Warum lesen wir eigentlich so selten in Ausbildungszeitschriften?

Es gibt eine Fülle juristischer Ausbildungszeitschriften, z.B. JUS, JA, JURA, Hamburger Rechtsnotizen… Diese richten sich an Jurastudierende bzw. ReferendarInnen, also an diejenigen, die sich in der Ausbildung befinden. Dabei sind die unterschiedlichen Texte auch auf diesen Personenkreis zugeschnitten: Es gibt Aufsätze, die typische Problemkonstellationen behandeln oder die einen Überblick über (aktuelle) Entwicklungen in einem Themenfeld geben. Außerdem sind Hausarbeiten bzw. Klausuren Bestandteil der Ausbildungszeitschriften, wobei diese nochmal nach Anfänger-, Fortgeschrittenen- und Examensarbeiten differenziert werden. Zusätzlich sind Besprechungen aktueller Urteile und Entscheidungen zu finden, teilweise auch Rezensionen zu Lehrbüchern. Trotzdem kenne ich nur sehr wenige Studierende, die sich bereits im Laufe des Studiums mit Ausbildungszeitschriften beschäftigen – außer sie schreiben gerade eine Hausarbeit.
Im Grund- und Hauptstudium habe ich mich bei der Klausurvorbereitung oder Nachbereitung der Vorlesung ebenfalls nicht mit Ausbildungszeitschriften auseinander gesetzt. Erst im Rahmen der Examensvorbereitung sind sie zum ständigen Begleiter meines Lernens geworden. In meiner Lerngruppe, die sich zweimal wöchentlich für je 3, 5 Std (inkl. 1/2 Std Pause) trifft, arbeiten wir fast ausschließlich mit Ausbildungszeitschriften. Die zuständige Leiterin des jeweiligen Treffens sucht zwei Fallkonstellationen raus, die zwei Tage vor dem Termin per Mail verschickt werden, damit die anderen (zurzeit 3) sich an einer Lösung(sskizze) versuchen können. Dabei greifen wir teilweise auf Fälle aus den Vorlesungs- und AG-Materialien zurück, besonders häufig sind es aber Klausuren aus Ausbildungszeitschriften, die wir bearbeiten. Daran gefällt uns besonders gut, dass wir eine vollständig ausformulierte Lösung haben, die wir bei der Nacharbeit des Falls lesen können. Dadurch prägt sich der Gutachtenstil und die methodische Bearbeitung eines Sachverhalts nochmal ganz anders ein, als wenn es nur eine Skizze gäbe.
:::::
ARBEITSAUFTRAG —
Führe den Text über juristische Ausbildungszeitschriften im Studium ab seinem letzten Satz weiter.

Gesammelte Dateneinträge
:::::
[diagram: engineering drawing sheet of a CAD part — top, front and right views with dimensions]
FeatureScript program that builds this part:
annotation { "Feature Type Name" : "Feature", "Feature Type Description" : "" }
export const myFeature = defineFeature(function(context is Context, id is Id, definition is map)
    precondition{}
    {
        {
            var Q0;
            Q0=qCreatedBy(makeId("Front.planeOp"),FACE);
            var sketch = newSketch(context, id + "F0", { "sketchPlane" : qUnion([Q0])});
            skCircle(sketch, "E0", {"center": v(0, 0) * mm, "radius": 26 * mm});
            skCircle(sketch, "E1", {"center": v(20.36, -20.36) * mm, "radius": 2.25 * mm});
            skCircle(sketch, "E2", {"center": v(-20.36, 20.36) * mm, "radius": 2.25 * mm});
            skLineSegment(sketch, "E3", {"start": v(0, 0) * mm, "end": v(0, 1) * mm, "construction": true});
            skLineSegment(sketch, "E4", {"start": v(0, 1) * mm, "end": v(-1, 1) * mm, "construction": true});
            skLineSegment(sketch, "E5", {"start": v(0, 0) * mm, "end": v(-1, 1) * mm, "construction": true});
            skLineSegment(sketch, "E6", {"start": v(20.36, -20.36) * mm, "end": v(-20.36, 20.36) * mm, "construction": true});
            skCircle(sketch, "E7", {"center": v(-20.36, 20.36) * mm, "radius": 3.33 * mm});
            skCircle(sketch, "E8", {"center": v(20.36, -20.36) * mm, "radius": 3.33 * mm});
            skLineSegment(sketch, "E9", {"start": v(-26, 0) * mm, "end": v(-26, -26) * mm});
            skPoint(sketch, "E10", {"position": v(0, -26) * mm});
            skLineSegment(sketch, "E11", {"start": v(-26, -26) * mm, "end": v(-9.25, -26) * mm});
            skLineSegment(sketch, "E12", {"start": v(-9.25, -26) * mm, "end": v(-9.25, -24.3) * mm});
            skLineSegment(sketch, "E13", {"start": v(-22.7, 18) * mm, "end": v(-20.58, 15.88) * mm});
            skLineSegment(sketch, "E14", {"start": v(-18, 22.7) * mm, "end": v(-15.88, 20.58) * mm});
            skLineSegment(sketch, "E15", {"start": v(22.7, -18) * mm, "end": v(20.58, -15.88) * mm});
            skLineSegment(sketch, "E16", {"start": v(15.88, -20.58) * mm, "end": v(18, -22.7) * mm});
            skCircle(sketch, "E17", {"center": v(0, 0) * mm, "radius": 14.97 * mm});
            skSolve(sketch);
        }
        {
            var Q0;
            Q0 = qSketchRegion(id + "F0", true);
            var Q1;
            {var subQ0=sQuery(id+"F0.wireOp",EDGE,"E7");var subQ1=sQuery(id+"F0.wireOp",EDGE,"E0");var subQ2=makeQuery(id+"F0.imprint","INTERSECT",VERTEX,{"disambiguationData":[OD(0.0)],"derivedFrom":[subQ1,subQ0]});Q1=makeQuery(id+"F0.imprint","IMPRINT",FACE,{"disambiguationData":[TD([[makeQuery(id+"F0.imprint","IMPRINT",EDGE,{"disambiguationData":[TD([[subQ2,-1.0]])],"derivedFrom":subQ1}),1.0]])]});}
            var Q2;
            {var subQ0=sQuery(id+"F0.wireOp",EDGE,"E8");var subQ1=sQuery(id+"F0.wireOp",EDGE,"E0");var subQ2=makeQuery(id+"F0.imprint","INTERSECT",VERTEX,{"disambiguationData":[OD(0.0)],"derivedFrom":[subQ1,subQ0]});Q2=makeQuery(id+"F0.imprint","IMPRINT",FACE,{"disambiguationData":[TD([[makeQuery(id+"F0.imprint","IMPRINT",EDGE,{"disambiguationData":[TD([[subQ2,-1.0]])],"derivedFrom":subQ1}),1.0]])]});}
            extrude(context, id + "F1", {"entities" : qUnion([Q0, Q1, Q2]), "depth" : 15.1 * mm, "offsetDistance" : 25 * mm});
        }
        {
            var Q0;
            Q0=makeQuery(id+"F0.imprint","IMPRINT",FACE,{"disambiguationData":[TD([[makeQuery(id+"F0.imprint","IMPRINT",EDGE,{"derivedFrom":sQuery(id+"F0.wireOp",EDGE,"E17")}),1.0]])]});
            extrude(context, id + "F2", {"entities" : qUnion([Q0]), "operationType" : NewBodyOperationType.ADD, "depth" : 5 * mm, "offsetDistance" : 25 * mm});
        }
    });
:::::
ERGEBNIS —
Gerade aufgrund dieser Erkenntnis frage ich mich, warum ich nicht schon früher mit Ausbildungszeitschriften gearbeitet habe. Im Nachhinein denke ich, dass es insbesondere für das Anfertigen von Klausuren und Hausarbeiten eine große Hilfe gewesen wäre. Klar, teilweise sind die Texte auch mal nicht so der Hit, eine Lösung ist schwer nachvollziehbar oder etwas unverständlich formuliert bzw. schwammig. Doch gerade diese Erkenntnis finde ich sehr wichtig, weil sie dabei hilft, auch die eigene Schreibweise kritisch zu reflektieren. Wie oft habe ich in der Klausur bei Unsicherheit versucht mittels eines schwammigen Satzes darüber hinwegzutäuschen… Den „Glitzersticker-Trick“ haben meine beste Freundin und ich das immer genannt. Wir haben uns vorgestellt, dass wir solche schwachen Stellen in der Bearbeitung mit einem Glitzersticker überkleben könnten, der die Korrekturleute kurz ablenkt, sodass sie nur den guten Teil der Bearbeitung lesen. Fällt irgendwie auf, wurde mir klar, als ich selbst begann, solche Stellen in Ausbildungszeitschriften auszumachen.
Vielleicht liegt die Zurückhaltung auch daran, dass die einzelnen Zeitschriften ganz verschiedene Themenfelder abdecken und insbesondere für AnfängerInnen und teilweise auch für Fortgeschrittene nur vereinzelte Beiträge der einzelnen Ausgaben interessant sind. Ich würde auch nicht empfehlen, sich sofort eine Ausbildungszeitschrift zu abonnieren. Aber als Ergänzung des Lernens für ausgesuchte Stellen finde ich sie wirklich sinnvoll. Über die Online-Datenbanken lassen sich die Beiträge auch gut und relativ schnell finden. Schon häufiger fand ich die Bearbeitung eines Themas in einem Lehrbuch unverständlich, und ich habe häufig Aufsätze gefunden, die sich konkret mit dem Thema in verständlicher Weise auseinandergesetzt haben. Mal reingucken lohnt sich!